Aha! Well then, how about compiling a list of adjectives that describes your character, to start?
This way you are building a round, believable character and not a flat, uninteresting one.
Consider how your character would react to different situations, including both pleasant and stressful ones.
Have you considered looking up how Asian features compare with white and black features? Like how Asians typically have almond-shaped eyes, while white eyes tend to be oval-shaped?
If your reader’s imagination is good enough, they might get the hint of what race you’re trying to get at.
I would agree with this, but I would also encourage writers to think about personality first, and physical features later.
A writer may find that in not specifying physical features, a reader’s imagination may be that much more free to create their own visual rendering of how that character might look like.
Also, there are other, subtle ways to refer to race without referring to race.
Names can be a weak indicator; language a stronger one.
Perhaps describing “how life was” can begin to reveal a character’s socioeconomic status.
Consider this passage from The House on Mango Street, by Sandra Cisneros:
We didn't always live on Mango Street. Before that
we lived on Loomis on the third floor, and before that we
lived on Keeler. Before Keeler it was Paulina, and before
that I can't remember. But what I remember most is mov-
ing a lot. Each time it seemed there'd be one more of us.

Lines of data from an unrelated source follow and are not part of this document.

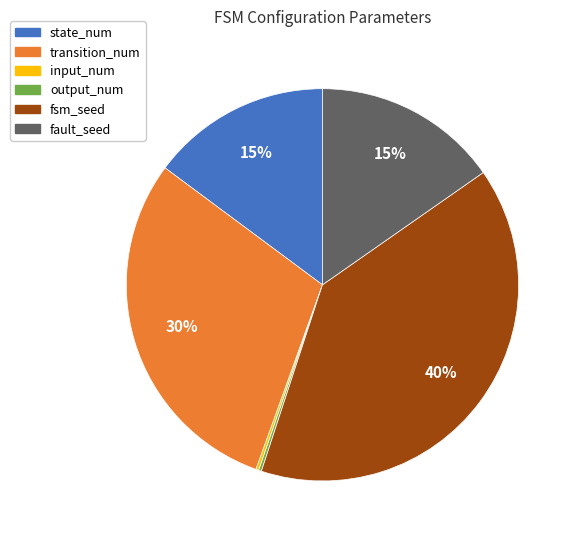

To the nearest percent, what is the average slice percentage?

17%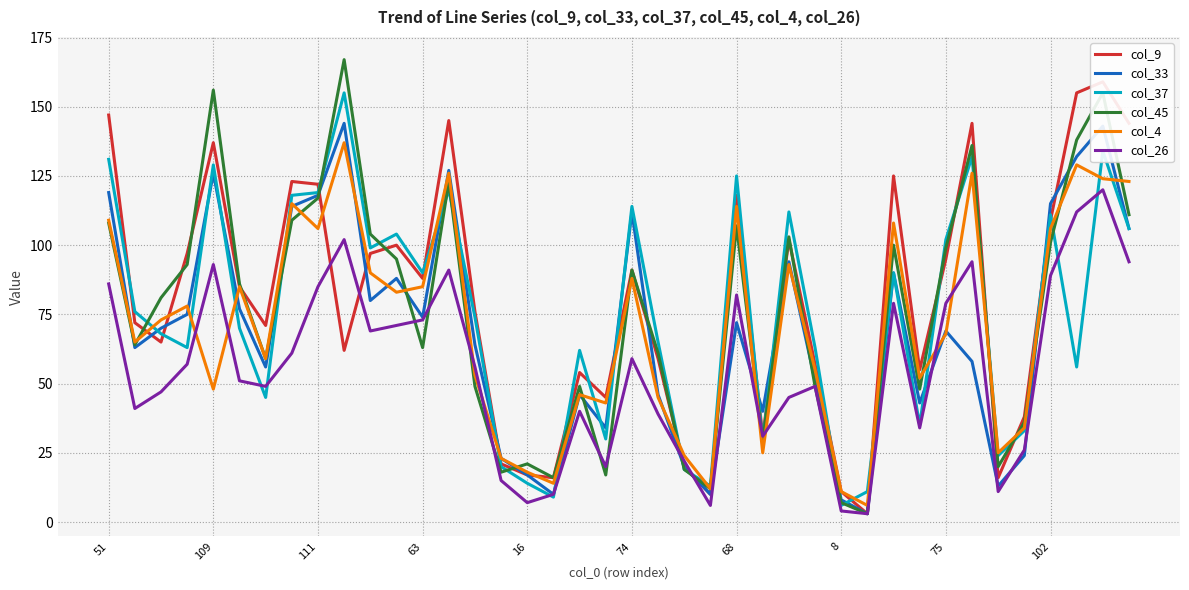

What are all the series names shown in the legend?

col_9, col_33, col_37, col_45, col_4, col_26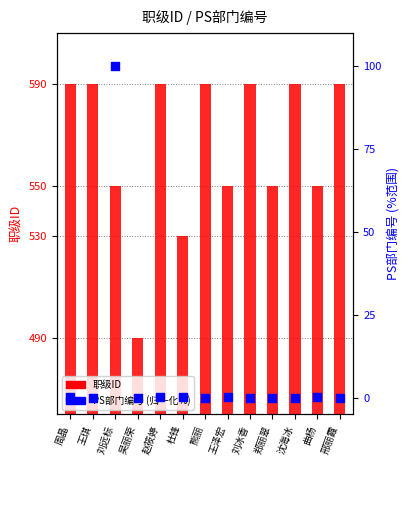

Which series contains the lowest Y value?

PS部门编号 (normalized %)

By the time we got to Mango Street we were six—Mama,
Papa, Carlos, Kiki, my sister Nenny and me.
Personally, I’d rather not worry about racial descriptors at all and just go with their names. (Unless the character is African-American, because many African-Americans have European-origin names.) So if I had an Asian character, I’d just describe the stand-out characteristics and then introduce the character as, say, “Zhang Liuming” with further interaction demonstrating that “Zhang” is the surname, not “Liuming”.
“The woman who comes to greet you is exceptionally tall, with vase-like curves and an unfortunate fondness for Christmas sweaters. Her dark hair is pulled back into a tight braid. Her name, she tells you, is Theresa Wong.”
(Actually, I have a great fondness for culturally ambiguous surnames, like Lee or Park…)
That’s actually a really good idea. You can be rather vague about a character’s physical features, but if they have a name like Sakura Chang, people are going to assume they’re Asian
Actually it’s another thing is that people tend to do is treat Asian cultures/languages as if they’re all the same when actually they’re really different. Mandarin, Cantonese, and Vietnamese are all tonal languages and come from the same or similar origins (I’ve been told by other people that Cantone’s and Viet sound really similar but since I speak one and not the other, I don’t really hear it). Japanese is syllabalic while Korean has its own system. They usually wouldn’t mix unless the person was mixed race since, linguistically, it just wouldn’t make sense. There can also be many dialects within one language, so that could be another thing you could do?
@anon86661845 is absolutely correct. An analogy would be to examine the differences in language and culture between European nations: England; Ireland; Scotland; France; Germany; Netherlands; etc.
Exactly. That’s the point. People in an alternate reality can be described as “black” or “white” since neither of those words imply that the character is from a certain country or continent. I want to describe that a character is Asian in appearance but not from Asia.
Yeah, make sure you run your Asian names by an actual Asian or two before running with it. Japanese/Chinese combinations might exist in North America, but are unlikely to exist in Asia (or in fantasy Asia analogues, according to the associations in readers’ heads) without a bunch of backstory which could wind up feeling a bit like an unnecessary distraction. In particular, watch out for standard Pinyin and anglicised Cantonese combinations: that’s kind of like writing half your name in the Roman alphabet and using Cyrillic for the other half. It simply Does Not Happen.
We just don’t have a colloquial term for it. “White” more or less means “of European descent,” “black” more or less means “of African descent,” we just don’t have a non-offensive term that means the same for people of East Asian descent.
As well, I assume that quote doesn’t mean “don’t describe people that look like they’re from East Asia” as much as “don’t use incorrect and stereotypical descriptors that might imply that everybody from Asia is East Asian and looks the same,” like don’t just say a character “looks Asian,” which isn’t what this author is trying to do. Their goal is to be inclusive, and not just leave out a whole race of people simply because it might take more thought to figure out how to express it through text. “Asian in appearance” just means “a character that visually resembles people of real world East Asian descent the same way any white character would be read by the audience as visually resembling people if real world European descent.”
But isn’t this somewhat paradoxical?
How can you have “Asian ethnicity” if Asia does not exist in @Avery_Moore’s world?
Also, on a somewhat (un)related note, I would like to point out that as useful as Writing with Color is, it is a Tumblr resource. No offense to Tumblr or the people who use it. The point is that it appears to be a popular source, rather than an academic one.